Bullock number one at box office

Movie audiences accepted a proposal from Sandra Bullock and Ryan Reynolds, who scored the summer's first big romantic comedy hit.

Bullock and Reynolds' The Proposal took in $34.1 (NZ$53.4)  million to open as the weekend's No. 1 movie, according to studio estimates on Sunday.

The Disney flick delivered the biggest opening ever for Bullock, nearly double that of her previous best of US$17.6 million for the 2007 paranormal thriller Premonition.

Bullock stars as a ruthless publishing executive who coerces her put-upon assistant (Reynolds) into a fake marriage so she can avoid deportation back to her native Canada.

"I think the market was ready for a really fun, broad romantic comedy," said Mark Zoradi, president of Disney's motion-picture group.

The Proposal took over the top spot from the Warner Bros. bachelor-party comedy The Hangover, which slipped to second place with US$26.9 million. A surprise smash hit, The Hangover raised its total to US$152.9 million.

Disney's animated adventure Up was No. 3 with US$21.3 million, lifting its total to US$224.1 million and following Paramount's Star Trek as the second movie of 2009 to cross the US$200 million mark.

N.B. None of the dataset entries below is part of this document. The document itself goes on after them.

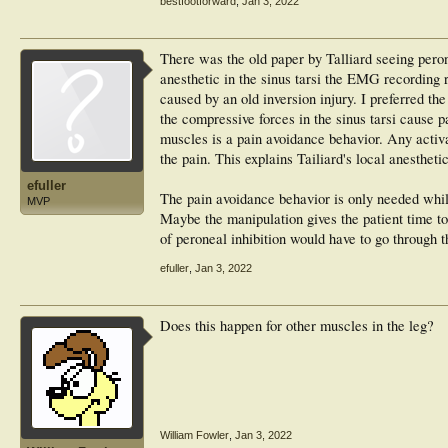
bestfootforward
,
Jan 3, 2022
There was the old paper by Talliard seeing peron
anesthetic in the sinus tarsi the EMG recording r
caused by an old inversion injury. I preferred th
the compressive forces in the sinus tarsi cause p
muscles is a pain avoidance behavior. Any activa
the pain. This explains Tailiard's local anesthet
efuller
The pain avoidance behavior is only needed while 
MVP
Maybe the manipulation gives the patient time to
of peroneal inhibition would have to go through 
efuller
,
Jan 3, 2022
Does this happen for other muscles in the leg?
William Fowler
,
Jan 3, 2022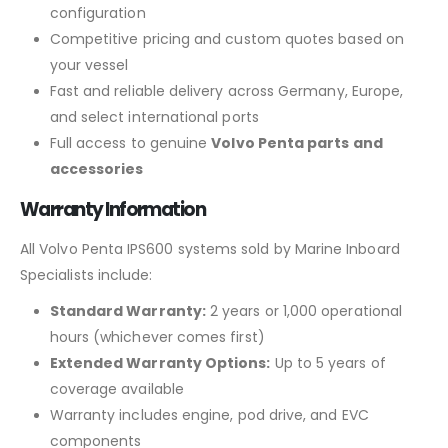
configuration
Competitive pricing and custom quotes based on
your vessel
Fast and reliable delivery across Germany, Europe,
and select international ports
Full access to genuine
Volvo Penta parts and
accessories
Warranty Information
All Volvo Penta IPS600 systems sold by Marine Inboard
Specialists include:
Standard Warranty:
2 years or 1,000 operational
hours (whichever comes first)
Extended Warranty Options:
Up to 5 years of
coverage available
Warranty includes engine, pod drive, and EVC
components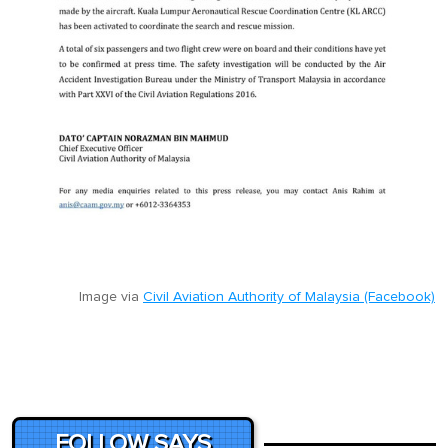
Image via
Civil Aviation Authority of Malaysia (Facebook)
FOLLOW SAYS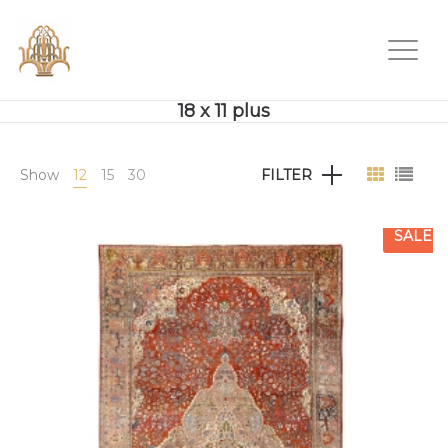
18 x 11 plus
Show
12
15
30
FILTER
SALE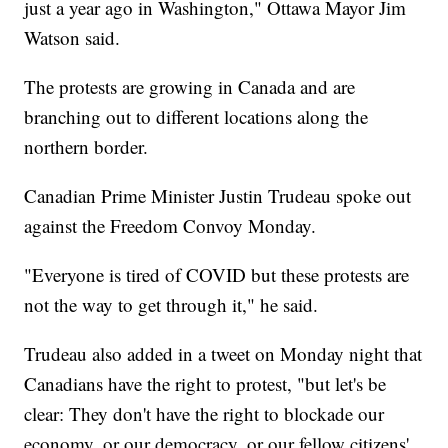
just a year ago in Washington," Ottawa Mayor Jim
Watson said.
The protests are growing in Canada and are
branching out to different locations along the
northern border.
Canadian Prime Minister Justin Trudeau spoke out
against the Freedom Convoy Monday.
"Everyone is tired of COVID but these protests are
not the way to get through it," he said.
Trudeau also added in a tweet on Monday night that
Canadians have the right to protest, "but let's be
clear: They don't have the right to blockade our
economy, or our democracy, or our fellow citizens'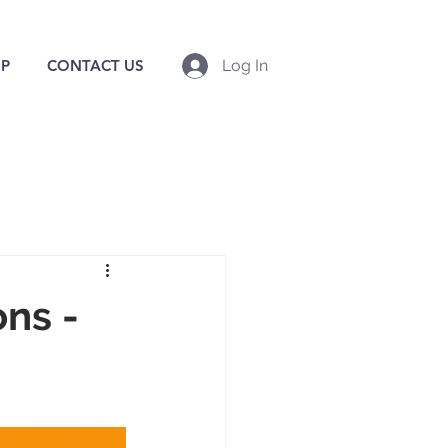
P
CONTACT US
Log In
ns -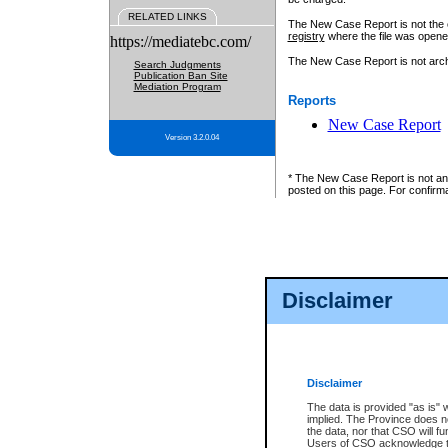
RELATED LINKS
The New Case Report is not the off
registry
where the file was opene
https://mediatebc.com/
The New Case Report is not archiv
Search Judgments
Publication Ban Site
Mediation Program
Reports
New Case Report
Version 3.2.0.04
* The New Case Report is not an o
posted on this page. For confirma
Disclaimer
Disclaimer
The data is provided "as is" 
implied. The Province does n
the data, nor that CSO will fun
Users of CSO acknowledge th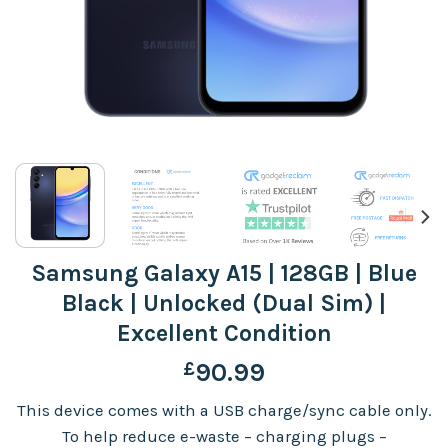
Samsung Galaxy A15 | 128GB | Blue
Black | Unlocked (Dual Sim) |
Excellent Condition
£
90.99
This device comes with a USB charge/sync cable only.
To help reduce e-waste – charging plugs –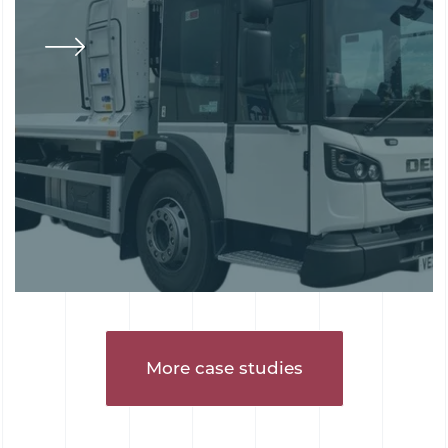
More case studies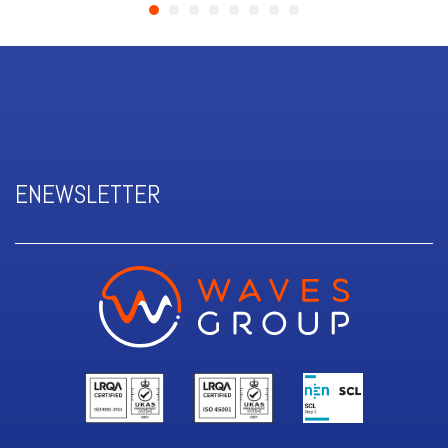
ENEWSLETTER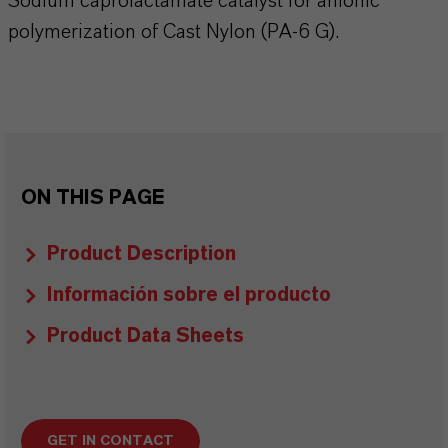
Sodium caprolactamate catalyst for anionic
polymerization of Cast Nylon (PA-6 G).
ON THIS PAGE
Product Description
Información sobre el producto
Product Data Sheets
GET IN CONTACT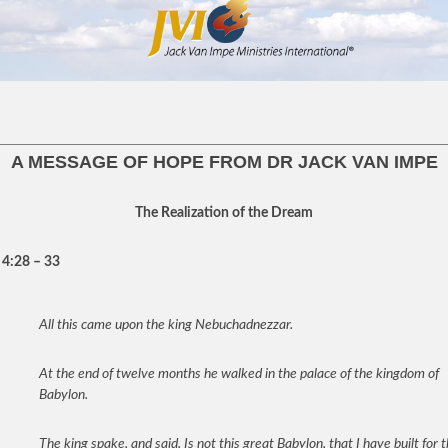
A MESSAGE OF HOPE FROM DR JACK VAN IMPE
The Realization of the Dream
 4:28 – 33
All this came upon the king Nebuchadnezzar.
At the end of twelve months he walked in the palace of the kingdom of
Babylon.
The king spake, and said, Is not this great Babylon, that I have built for 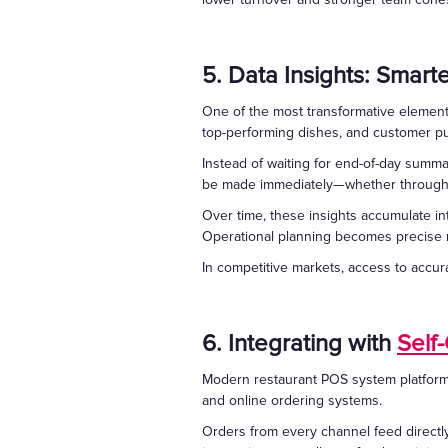
5. Data Insights: Smart
One of the most transformative elements 
top-performing dishes, and customer pu
Instead of waiting for end-of-day summa
be made immediately—whether through p
Over time, these insights accumulate 
Operational planning becomes precise r
In competitive markets, access to accura
6. Integrating with
Self
Modern restaurant POS system platforms 
and online ordering systems.
Orders from every channel feed directl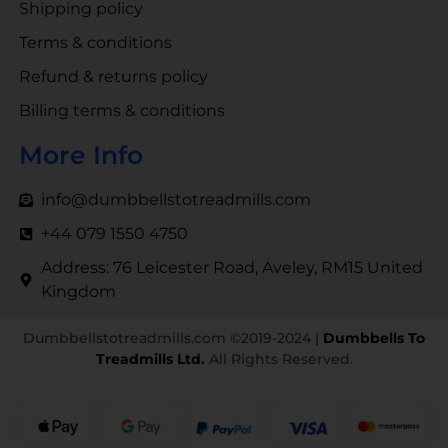
Shipping policy
Terms & conditions
Refund & returns policy
Billing terms & conditions
More Info
info@dumbbellstotreadmills.com
+44 079 1550 4750
Address: 76 Leicester Road, Aveley, RM15 United
Kingdom
Dumbbellstotreadmills.com ©2019-2024 |
Dumbbells To
Treadmills Ltd.
All Rights Reserved.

Debuting in the fourth spot with US$20.2 million was Sony's caveman comedy Year One, starring Jack Black and Michael Cera as Neanderthals on a road trip after they are banished from their village.

It was summer's second big-name comedy set in prehistoric times to take a back seat to a wedding-themed romp. Will Ferrell's Land of the Lost opened at No. 3 in early June, the same weekend The Hangover pulled off a No. 1 upset.

"June is officially comedy month at the theaters. Comedy is really ruling things," said Paul Dergarabedian, box-office analyst for Hollywood.com.

Woody Allen's latest comedy, Whatever Works, had a strong start in limited release, hauling in US$280,720 in nine theatres for an average of US$31,191 a cinema. That compares to an average of US$11,163 in 3,056 theatres for The Proposal and US$6,684 in 3,022 cinemas for Year One.

Released by Sony Pictures Classics, Whatever Works stars Larry David as a misanthropic New Yorker who forges unlikely relationships with a conservative Southern family (Evan Rachel Wood, Patricia Clarkson and Ed Begley Jr.).

While some of June's comedies performed well, the month generally has been a downer for Hollywood, which tore through the first part of the year with a record box-office pace.

Revenues this weekend were up slightly compared to the same period a year ago, but that followed three straight weekends of declining box-office receipts.

For the year, revenue remains up a solid 10 percent, though summer ticket sales are dead even with last year's, Dergarabedian said.

That should turn around this coming weekend with the debut of the blockbuster sequel Transformers: Revenge of the Fallen, which industry analysts say could deliver the year's first $100 million opening.

Paramount's Transformers sequel got off to a big start in Great Britain and Japan, where it opened this weekend in advance of its US debut Wednesday, pulling in US$14.1 million in Britain and US$5.8 million in Japan.